Here, as everywhere, we notice the absolute conformity between the teaching and the example of our Lord. As He preached that men must have one Master Who should bear sovereign rule over their hearts, and as He preached the coming of a Kingdom in which God should be that sovereign Lord, so in His own life He exhibited that absolute and single-hearted obedience to the will of God. Obedience to the will of God the Father was the one guiding principle of His life, from which He never swerved by a hair's breadth to the end.
Here, then, is the lesson of His example to us. "It is finished "--the one work to "which His whole life was devoted--the unfaltering allegiance to the will of God Who sent Him. Is there in our lives that unity of a single guiding principle, and is that guiding principle allegiance to God as our King? Is not the secret of our unhappiness to be found just in the fact that there is no such unity of allegiance in our lives, in the fact that we are always attempting the impossible task of serving two masters at one and the same time--God and Mammon--whose laws are diametrically and fatally contradictory? Hence we find in ourselves a heap of good desires and aspirations not carried into effect, because the law of a carnal nature sold under sin has asserted itself in the teeth of the law which is holy and just and good. Hence we find no rest or satisfaction in our sins, because the law of God which we recognize after the inner man springs up in our path "to haunt, to startle, and waylay" as we try to fill ourselves with the husks that the swine do eat. As I said in the opening address, we are for ever unable in our own strength to follow Christ's example, because of the weakness of a sinful nature, but at any rate now on Good Friday, when the Cross is set up before our eyes, there must come a parting of the ways, we must compare the claims of the two masters and make up our minds whom we really and honestly want to serve. If we honestly want to take God as our King, then the mere fact that the weakness of our mortal nature makes it impossible for us to obey Him of ourselves will bring us to claim the privileges which citizenship in His Kingdom brings to us, to dwell in His land with the certain conviction that verily we shall be fed.
Now, Christ as our Redeemer founded the Kingdom of God upon earth, and offers us its privileges, by the shedding of His Blood. Why was that necessary? Simply because God's Kingdom is to rule our hearts and wills; simply because "there shall in no wise enter into it anything that defileth, neither whatsoever worketh abomination or maketh a lie;" because, in that Kingdom, God is to be the absolute Master, and its true citizens are to be cleansed from iniquity and devoted wholeheartedly to the doing of God's will. So the Kingdom is to be a Kingdom of the redeemed, of those who have washed their robes and made them white in the blood of the Lamb, the Lamb of God Who taketh away the sin of the world by the one perfect oblation of Himself.
The work of Redemption is a finished work. It was done "once, only once, and once for all," and as the result of it we vacillating, wobbling time-servers and trimmers, who are neither with all our hearts for God or for His enemies, we, with our weak, divided nature, are freed from guilt, and, cleansed and forgiven, are set down in God's Kingdom to be His obedient subjects. The former things are passed away, and all things are made new. Whenever we will we can turn to God and claim this position by the merits of Him Who won it for us by the work of Redemption finished upon the Cross.
Yes, we may reply, I know that by the merits of Christ's death I am freed from the guilt of sin and am given a new chance of living as I want to live in obedience to God's laws, so that obedience to God may be the very work of my life finished at my death. But though the guilt of my past sins is done away by my Redeemer's death, the power of those past sins remains in the form of bad habits, a corrupted imagination, and a weakened will. These things go on in spite of Christ' s death, and these things seem to make Christ's death of no avail for my salvation.

§ Data extracts:
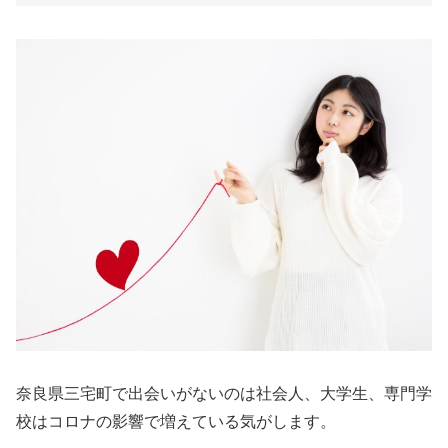
奈良県三宅町で出会いがないのは社会人、大学生、専門学
校はコロナの影響で増えている気がします。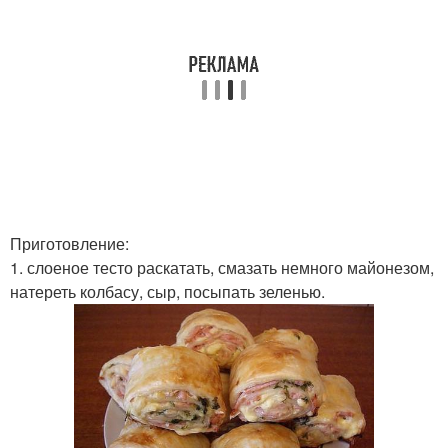
Приготовление:
1. слоеное тесто раскатать, смазать немного майонезом,
натереть колбасу, сыр, посыпать зеленью.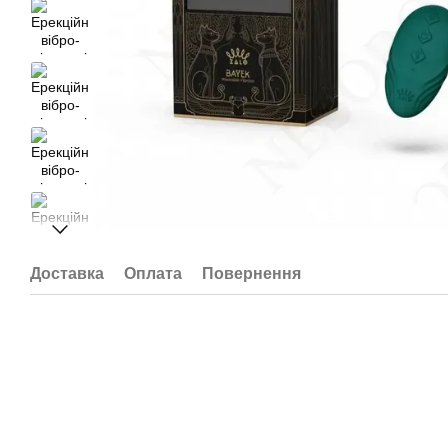
Доставка
Оплата
Повернення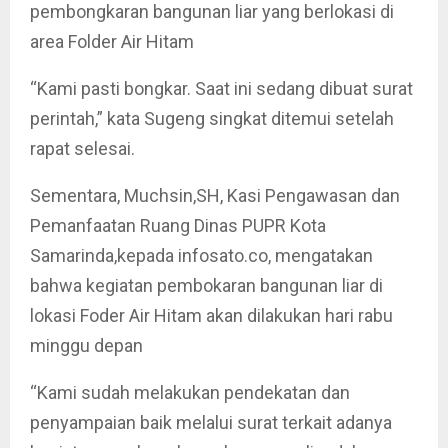
pembongkaran bangunan liar yang berlokasi di
area Folder Air Hitam
“Kami pasti bongkar. Saat ini sedang dibuat surat
perintah,” kata Sugeng singkat ditemui setelah
rapat selesai.
Sementara, Muchsin,SH, Kasi Pengawasan dan
Pemanfaatan Ruang Dinas PUPR Kota
Samarinda,kepada infosato.co, mengatakan
bahwa kegiatan pembokaran bangunan liar di
lokasi Foder Air Hitam akan dilakukan hari rabu
minggu depan
“Kami sudah melakukan pendekatan dan
penyampaian baik melalui surat terkait adanya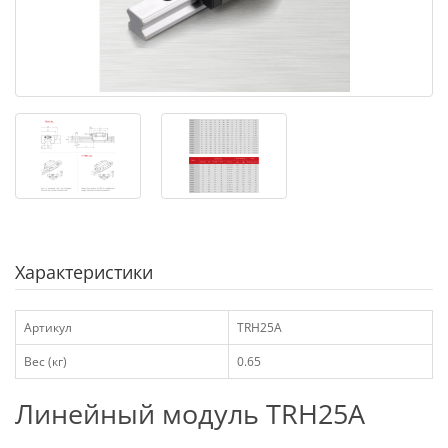
Характеристики
Артикул
TRH25A
Вес (кг)
0.65
Линейный модуль TRH25A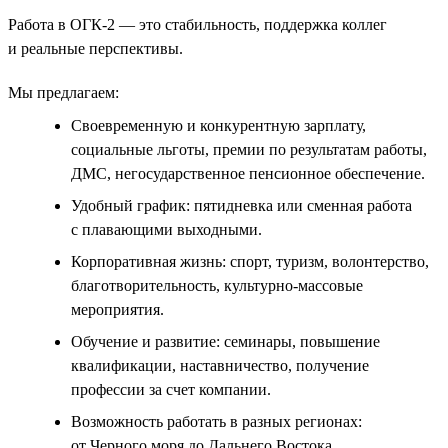
Работа в ОГК-2 — это стабильность, поддержка коллег
и реальные перспективы.
Мы предлагаем:
Своевременную и конкурентную зарплату,
социальные льготы, премии по результатам работы,
ДМС, негосударственное пенсионное обеспечение.
Удобный график: пятидневка или сменная работа
с плавающими выходными.
Корпоративная жизнь: спорт, туризм, волонтерство,
благотворительность, культурно-массовые
мероприятия.
Обучение и развитие: семинары, повышение
квалификации, наставничество, получение
профессии за счет компании.
Возможность работать в разных регионах:
от Черного моря до Дальнего Востока.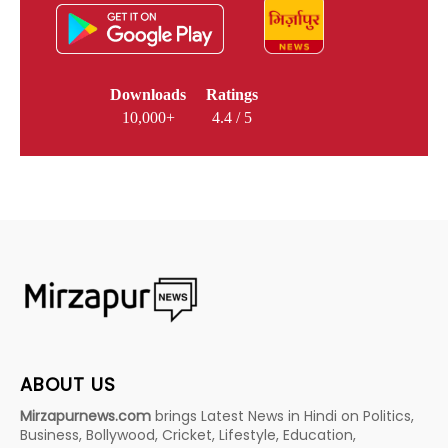
Downloads
Ratings
10,000+
4.4 / 5
ABOUT US
Mirzapurnews.com
brings Latest News in Hindi on Politics,
Business, Bollywood, Cricket, Lifestyle, Education,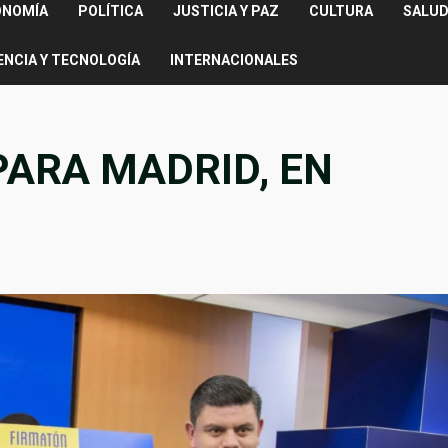
ONOMÍA
POLÍTICA
JUSTICIA Y PAZ
CULTURA
SALUD
ENCIA Y TECNOLOGÍA
INTERNACIONALES
PARA MADRID, EN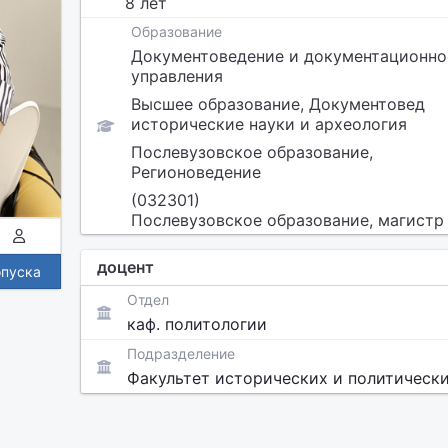
8 лет
Образование
Документоведение и документационно
управления
Высшее образование, Документовед
исторические науки и археология
Послевузовское образование,
Регионоведение
(032301)
Послевузовское образование, магистр
доцент
опуска
Отдел
каф. политологии
Подразделение
Факультет исторических и политически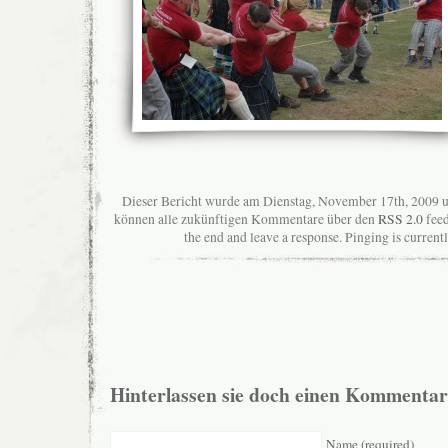
Dieser Bericht wurde am Dienstag, November 17th, 2009 u
können alle zukünftigen Kommentare über den
RSS 2.0
feed
the end and leave a response. Pinging is current
Hinterlassen sie doch einen Kommentar
Name (required)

§ Problems and tasks:
A: Based on the Good Friday address, mark each statement yes or no, and quote the exact words of the address that decide it.
(i) The work of Redemption was done once for all.
(ii) We are able in our own strength to follow Christ's example.
(iii) The power of past sins ends with Christ's death.
B: Answer these questions from the Good Friday address.
(i) What was the one guiding principle of Christ's life?
(ii) Which two masters do we try to serve at the same time?
(iii) In whose blood have the redeemed washed their robes?
C: List every form that the Good Friday address says the power of past sins takes.

§ Solved problems:
A:
(i) Yes: "once, only once, and once for all"
(ii) No: "we are for ever unable in our own strength to follow Christ's example"
(iii) No: "the power of those past sins remains in the form of bad habits, a corrupted imagination, and a weakened will"

B:
(i) Obedience to the will of God the Father
(ii) God and Mammon
(iii) The blood of the Lamb

C:
Bad habits
A corrupted imagination
A weakened will